Eine Entspannung zwischen Israelis und Palästinensern könne der gesamten Region zunutze kommen, sagte Khouloud Daibes, Botschafterin der palästinensischen Mission in Berlin, im DLF. Da die rechtskonservative Regierung Israels aber nicht wirklich an einer Zwei-Staaten-Lösung interessiert sei, könne nur internationaler Druck eine Lösung bringen.

Khouloud Daibes im Gespräch mit Mario Dobovisek |
    Khouloud Daibes (Archivbild von 2009)
    Khouloud Daibes (Archivbild von 2009) (dpa / picture-alliance / Robert B. Fishman)
    Mario Dobovisek: Drei Gaza-Kriege in nur sieben Jahren - allein beim jüngsten Konflikt im vergangenen Sommer kamen mehr als 2.200 Menschen ums Leben. Und trotz internationaler Zusagen von über vier Milliarden Euro kommt der Wiederaufbau kaum voran. Davon hat sich Bundesaußenminister Frank-Walter Steinmeier heute ein eigenes Bild gemacht.

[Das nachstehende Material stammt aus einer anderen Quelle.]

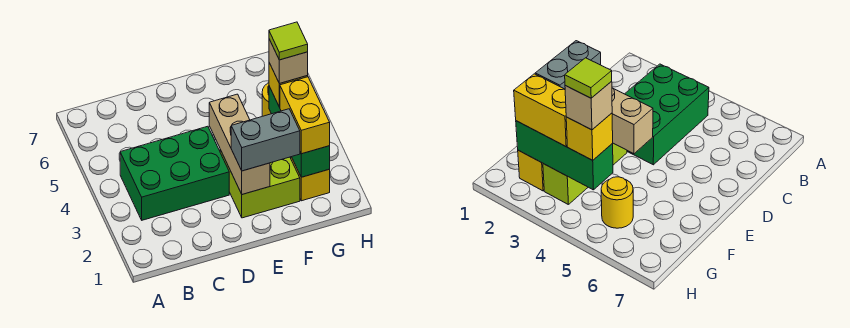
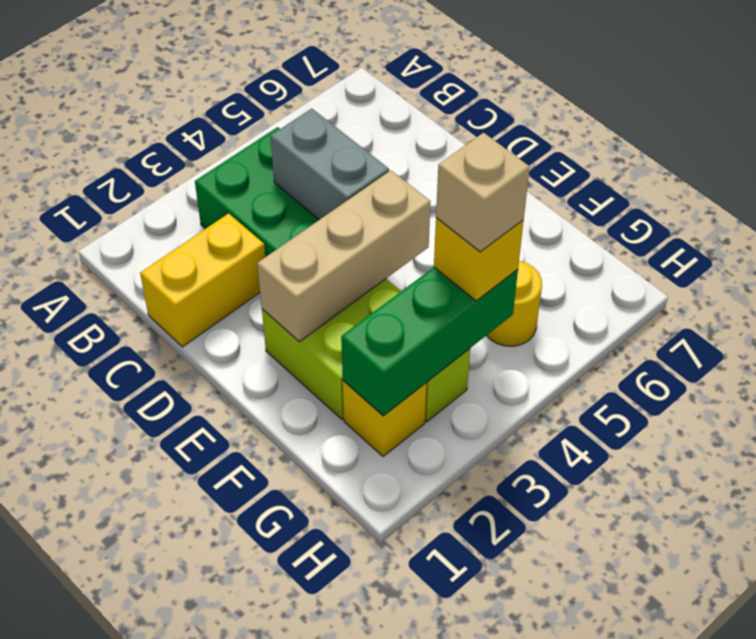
grey brick E2:F2 level 3 -> grey brick C4:D4 level 2
yellow brick G2:G3 level 3 -> yellow brick C1:C2 level 1
lime tile G4 level 5 -> none

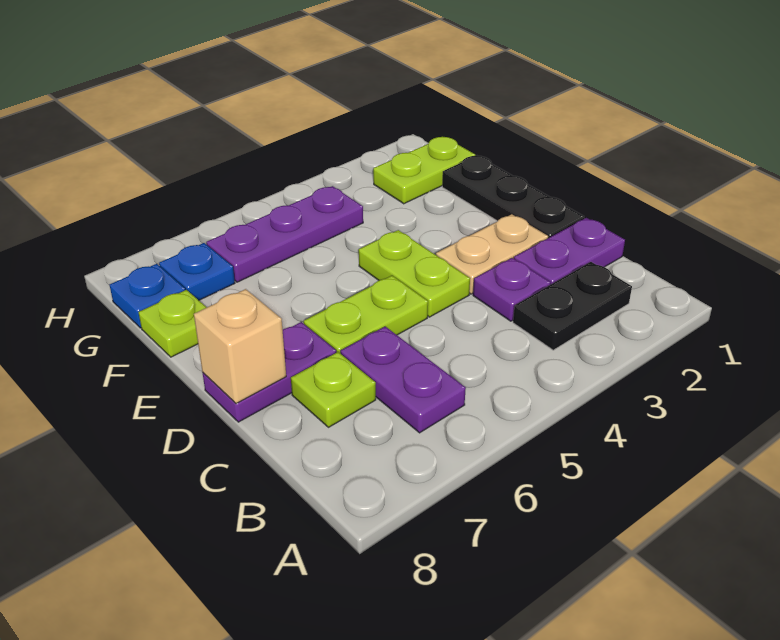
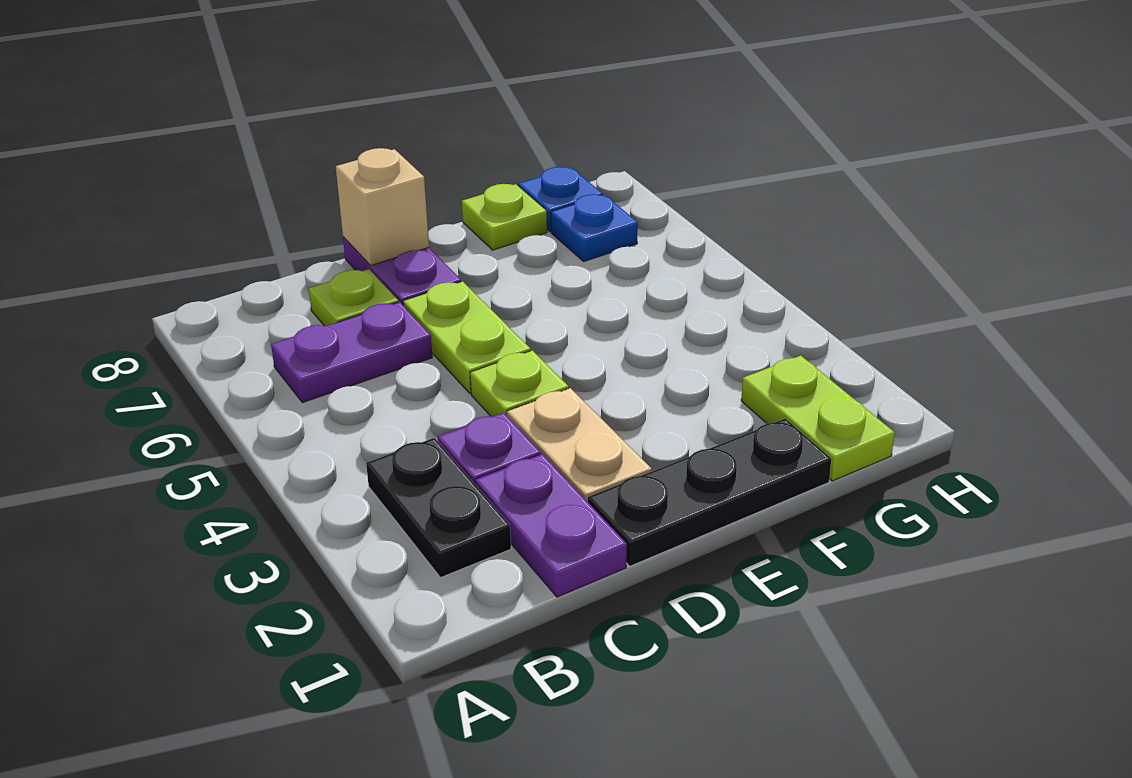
lime plate D4:E4 level 1 -> lime plate D4 level 1
purple plate G4:G6 level 1 -> none

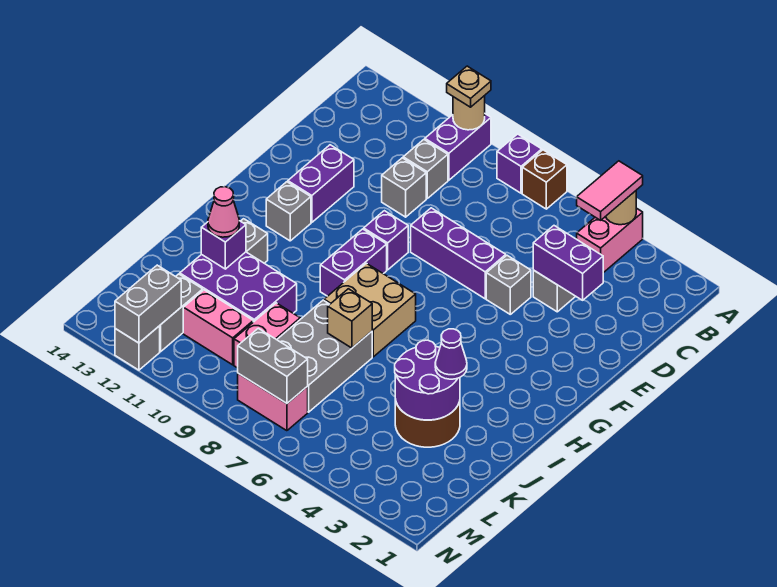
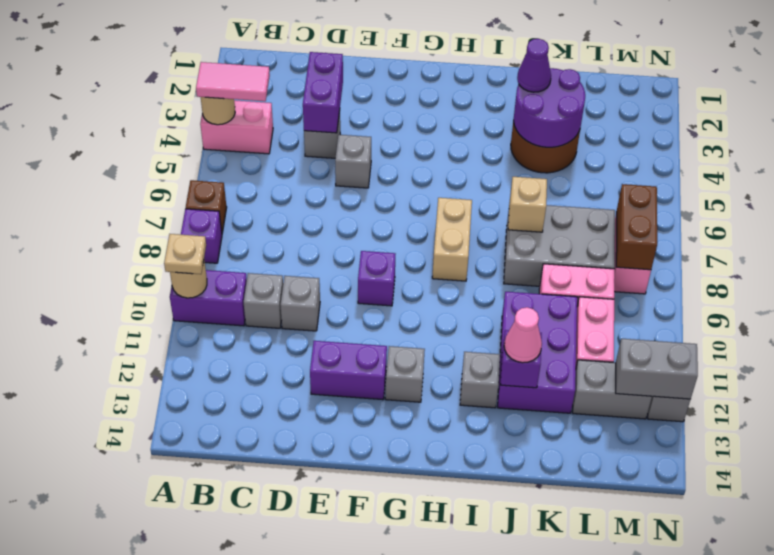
purple brick E6:E8 level 1 -> none
purple brick G9:H9 level 1 -> none
tan brick H7:I8 level 1 -> tan brick H7:H8 level 1
grey brick M7:M8 level 2 -> brown brick M7:M8 level 2

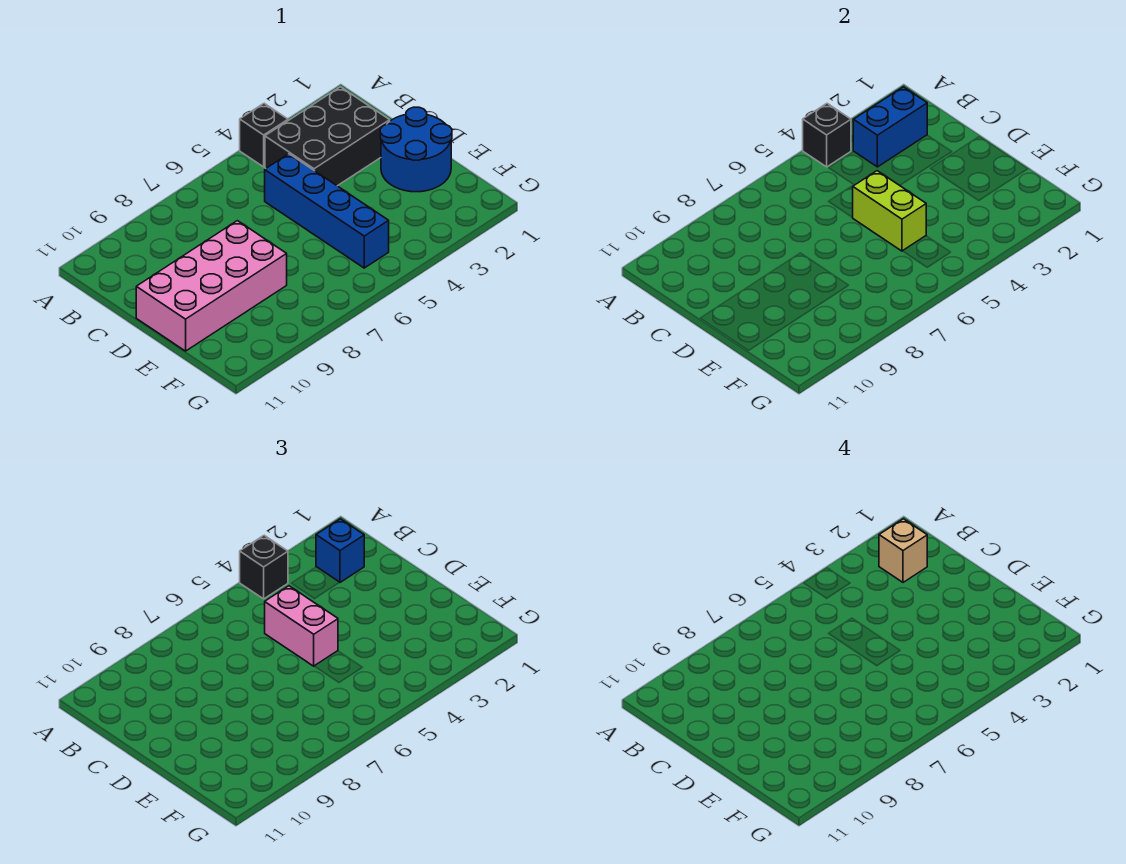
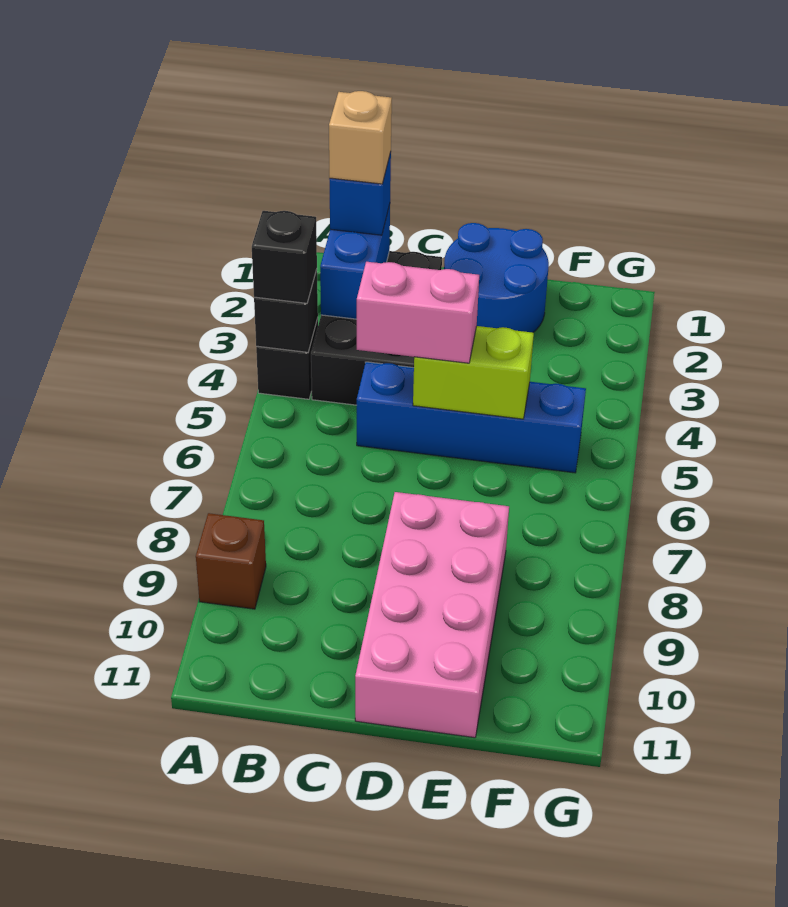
none -> brown brick A9 level 1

    Am Telefon begrüße ich Khouloud Daibes. Sie ist Botschafterin in der palästinensischen Mission in Deutschland. Guten Abend, Frau Daibes!
    Khouloud Daibes: Ja guten Abend!
    Dobovisek: Israel hält weiter seine Blockade aufrecht. Wie sehr belastet diese die Menschen im Gazastreifen?
    Daibes: Das hat ja der Minister sehr gut beschrieben. Das ist ein Pulverfass, das jederzeit explodieren kann, und das dauert ja seit Jahren an. Die Blockade wird immer schwieriger. Gerade nach dem Krieg auf Gaza sind die Lebensbedingungen ja schwieriger geworden. Der Wiederaufbau hat noch nicht stattgefunden. Man ist ohne Strom, ohne Trinkwasser, total abgeriegelt, von der Welt isoliert. Insofern bleibt ja für viele Menschen eigentlich nur die Flucht als einzige Chance, und wir haben ja das alles erlebt, dass man dann im Mittelmeer sein Schicksal findet.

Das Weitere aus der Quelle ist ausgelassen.